Sinai has long been, at best, a semi-detached region, its Egyptian identity far from wholly assured. Under Israeli occupation from 1967 to 1982, it has remained under a special security regime mandated by the 1979 peace treaty, which significantly qualifies Egypt’s freedom of military action. Its geo-political situation – it comprises the whole of Egypt’s frontier with Israel and with the Palestinian enclave of Gaza – makes it of enormous strategic significance to both Egypt and Israel and sensitive to developments in the Israeli-Palestinian conflict.

The population of approximately 360,000 – some 300,000 in the north, 60,000 in the south – is different from the rest of the country. A substantial minority is of Palestinian extraction, even if often Egyptian-born; the rest, labelled “Bedouin”, are longstanding natives of the peninsula. The Palestinian element is extremely conscious of its identity and ties to the populations of Gaza and the West Bank. The Bedouin (only a small minority are still tent-dwelling nomads) also possess a distinct identity. Very aware of their historic origins in Arabia and belonging to tribes which often have extensive branches in Israel, Palestine and Jordan, they, like the Palestinians, are naturally oriented eastward rather than toward the rest of Egypt. Neither Palestinians nor Bedouins have any share or interest in the Pharaonic heritage common to the populations (Muslim and Christian) of the Nile Valley.

These identity differences have been aggravated by socio-economic development promoted by the authorities since 1982. The government has not sought to integrate Sinai’s populations into the nation through a far-sighted program responding to their needs and mobilising their active involvement. Instead, it has promoted the settlement of Nile Valley migrants, whom it has systematically favoured, while discriminating against the local populations in jobs and housing in the north and in the rapid development of tourist enclaves (for Egyptians as well as internationals) in the south. These developments have offered scant opportunities to locals and often have been at their expense (notably with regard to land rights), provoking deep resentment. The government has done little or nothing to encourage participation of Sinai residents in national political life, used divide and rule tactics in orchestrating the meagre local representation allowed, and promoted the Pharaonic heritage at the expense of Sinai’s Bedouin traditions.

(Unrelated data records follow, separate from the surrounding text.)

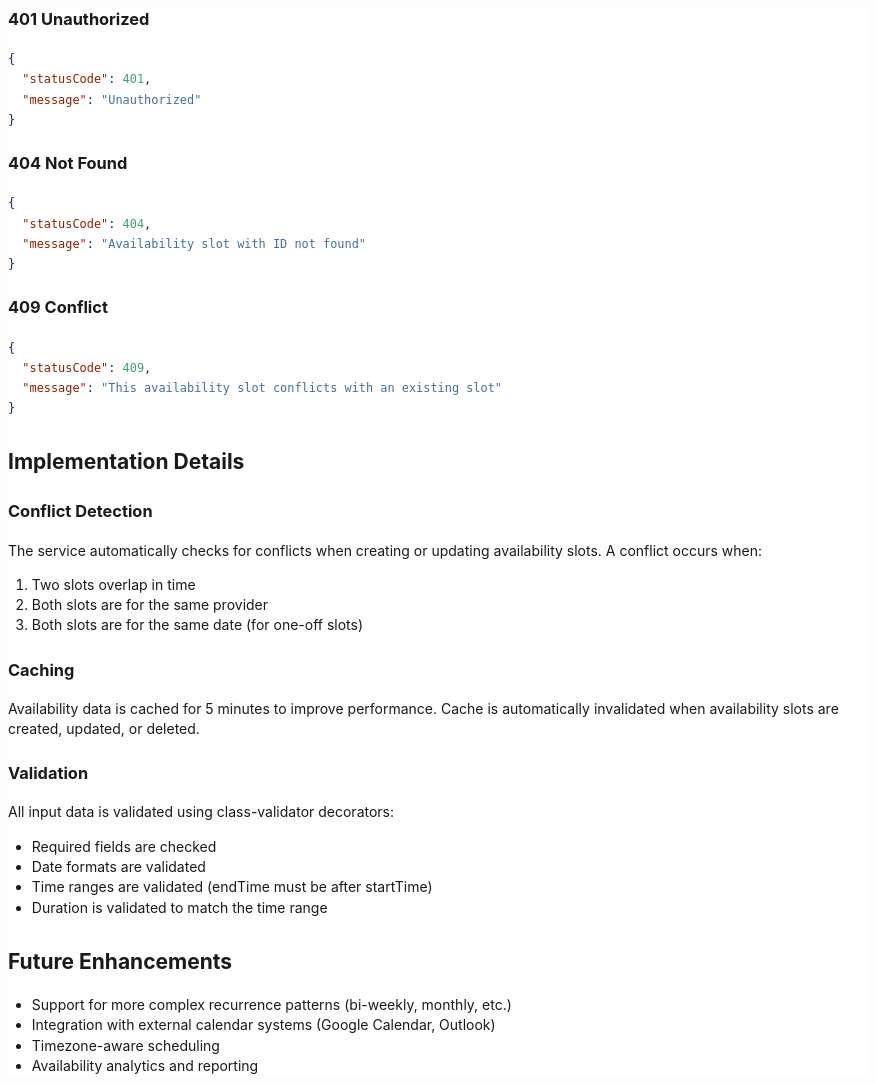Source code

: ### 401 Unauthorized
```json
{
  "statusCode": 401,
  "message": "Unauthorized"
}
```

### 404 Not Found
```json
{
  "statusCode": 404,
  "message": "Availability slot with ID not found"
}
```

### 409 Conflict
```json
{
  "statusCode": 409,
  "message": "This availability slot conflicts with an existing slot"
}
```

## Implementation Details

### Conflict Detection
The service automatically checks for conflicts when creating or updating availability slots. A conflict occurs when:
1. Two slots overlap in time
2. Both slots are for the same provider
3. Both slots are for the same date (for one-off slots)

### Caching
Availability data is cached for 5 minutes to improve performance. Cache is automatically invalidated when availability slots are created, updated, or deleted.

### Validation
All input data is validated using class-validator decorators:
- Required fields are checked
- Date formats are validated
- Time ranges are validated (endTime must be after startTime)
- Duration is validated to match the time range

## Future Enhancements
- Support for more complex recurrence patterns (bi-weekly, monthly, etc.)
- Integration with external calendar systems (Google Calendar, Outlook)
- Timezone-aware scheduling
- Availability analytics and reporting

Thus, beneath the terrorism problem is a more serious and enduring “Sinai question” which the political class has yet to address. Doing so will not be easy. Since this question is partly rooted in wider Middle East crises, above all the Israeli-Palestinian conflict, a definitive solution depends on their resolution. But the solution also requires the full integration and participation of Sinai’s populations in national political life, which means it is also dependent on significant political reforms in the country as a whole, which are not at present on the horizon.

While a comprehensive solution of the Sinai question cannot be expected soon, the government can and should alter a development strategy that is deeply discriminatory and largely ineffective at meeting local needs. A new, properly funded plan, produced in consultation with credible local representatives and involving all elements of the population in implementation, could transform attitudes to the state by addressing Sinai’s grievances.